Presentation of December TGDC Meeting

  • Dan Schutzer wants to know what the CRT will be presenting at the December TGDC plenary meeting. [John W: Discussions are going on now. That information will be available soon.] Will it include something on accuracy and reliability? [Alan G: Yes, definitely reliability, and presumably accuracy as well.] Volume testing? [David F: That is included in the discussion of accuracy. We might want to increase the frequency of our teleconferences to discuss these issues.]

  • John W: We want to discuss mostly the controversial issues.

  • Allan E: We'll be developing a meeting agenda soon, as well as allowing everyone to see white papers and the issue paper by Max so the meeting can be focused on the issues of greatest concern for the next set of standards. [John W feels that COTS testing might be on the agenda because it's something that is frequently discussed along with coding standards.]

  • David F: With respect to the volume test, he looked at the current VVSG standard and noticed that it appears that the accuracy test which is the closest thing to a volume test, allows portions of the system to be bypassed with a test harness or instrumentation.

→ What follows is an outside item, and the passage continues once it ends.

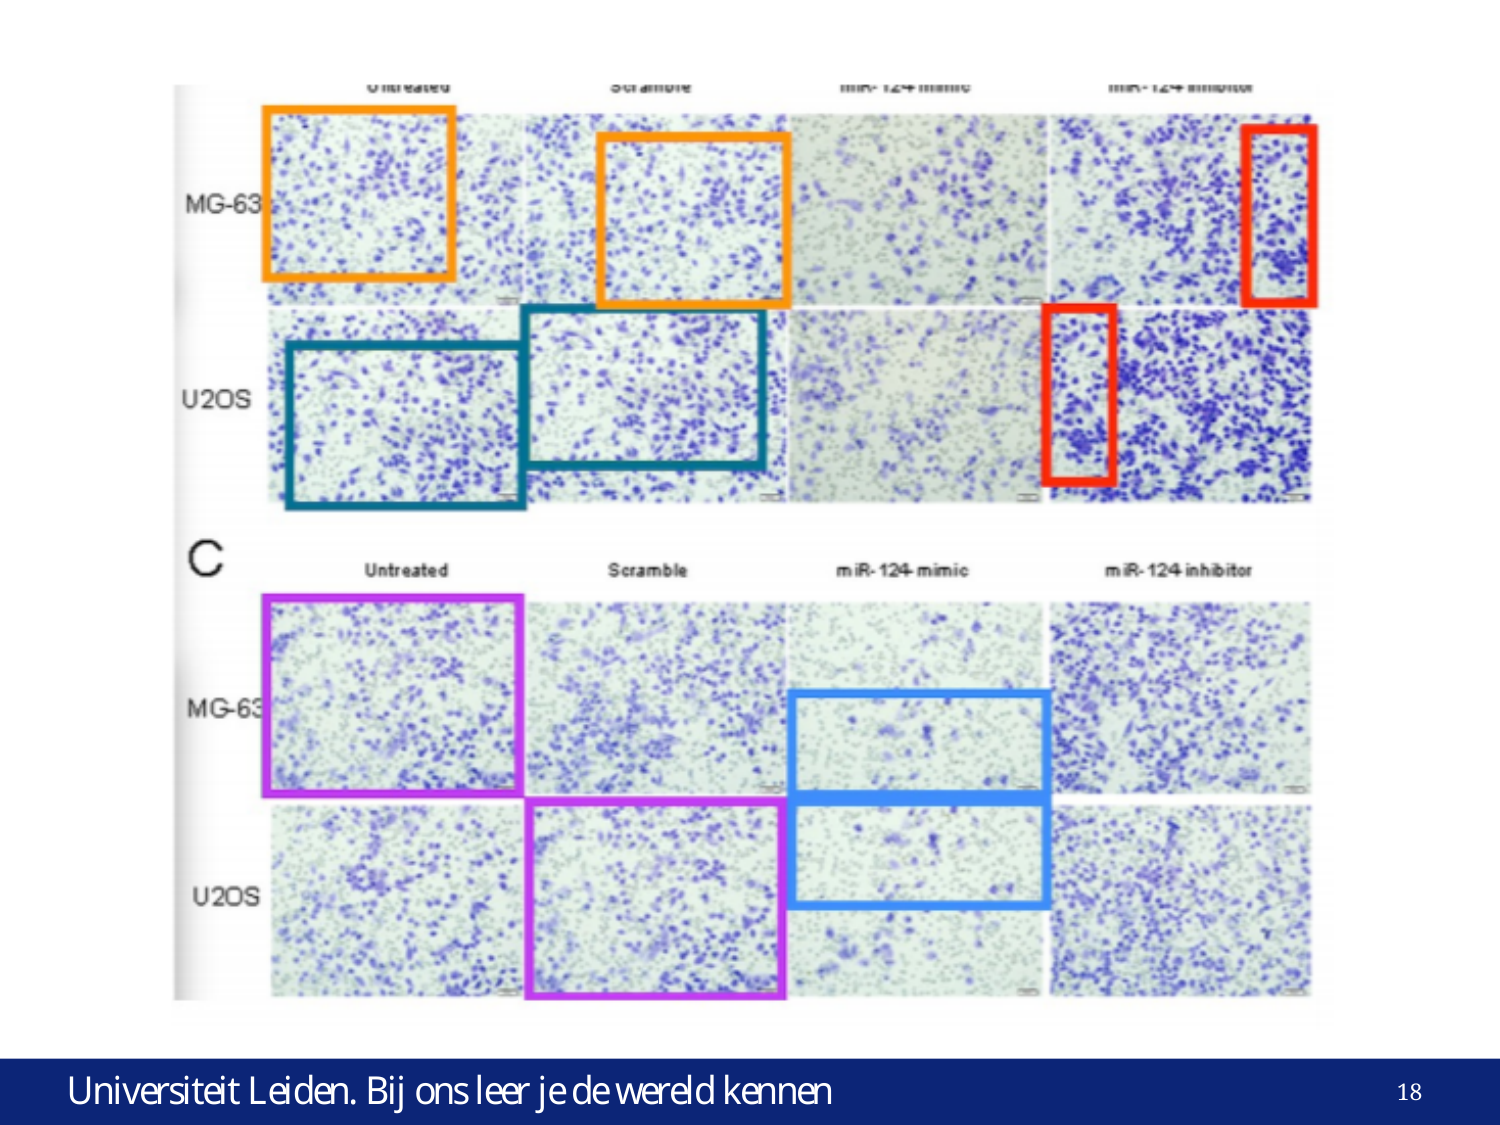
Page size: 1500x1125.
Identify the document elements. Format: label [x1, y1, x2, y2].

picture [170, 18, 1377, 1039]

This is probably related to the discrepancies between test reports and the results which the state of California (CA) has reported. Continuing to use this kind of test instrumentation is probably not a defensible strategy to take and we want to move toward end-to-end testing similar to the CA volume test. That will have ramifications for the kind of accuracy benchmark we specify in other things.

  • John W: We need to merge in the accuracy test with the other sorts of functional performance tests on the voting system. Does it presume we're going to change the way the labs work with the vendors on tests because we may not get the whole picture on accuracy the way it's done now? [David F: It is fixed length versus sequential test. There are two approaches. If you assume your ways correct, then there's no difference in your confidence in results. If we have enough evidence that the system does not meet the accuracy benchmark to a sufficient level of confidence, there's no reason to not stop and require the system to be fixed. However, you could run the entire test suite and calculate and estimate of the true accuracy based on the evidence collected, therefore, deterring to make a decision until all data is collected. This is different from policy allowing vendors to withdraw.]

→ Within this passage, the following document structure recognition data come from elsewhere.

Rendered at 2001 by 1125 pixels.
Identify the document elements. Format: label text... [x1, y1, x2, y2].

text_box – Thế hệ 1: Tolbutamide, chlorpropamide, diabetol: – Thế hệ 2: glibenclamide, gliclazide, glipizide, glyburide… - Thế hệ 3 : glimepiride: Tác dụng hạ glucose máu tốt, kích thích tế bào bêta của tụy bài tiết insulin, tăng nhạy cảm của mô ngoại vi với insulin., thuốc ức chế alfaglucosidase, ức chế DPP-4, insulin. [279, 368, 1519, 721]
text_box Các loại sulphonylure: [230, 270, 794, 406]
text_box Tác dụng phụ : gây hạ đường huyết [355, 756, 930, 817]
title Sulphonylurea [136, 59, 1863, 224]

Possibly schedule another telecon next Thursday afternoon to continue this agenda.

Issues List - David Flater

  • 3 major sections. Identifies 3 EAC opportunities. What we would write in the product standard could be significantly influenced by EAC plans to support certain decision making. Section 2 lists some lower level technical decisions within the product standard. Most are issues discussed before. Finally a note on the test reports and the conformity assessment process and how the language is up in the air and about the ramifications of EAC coming out with a process that may alter what was said in VVSG 05. [Alan G: A meeting in the near future with EAC to discuss this.]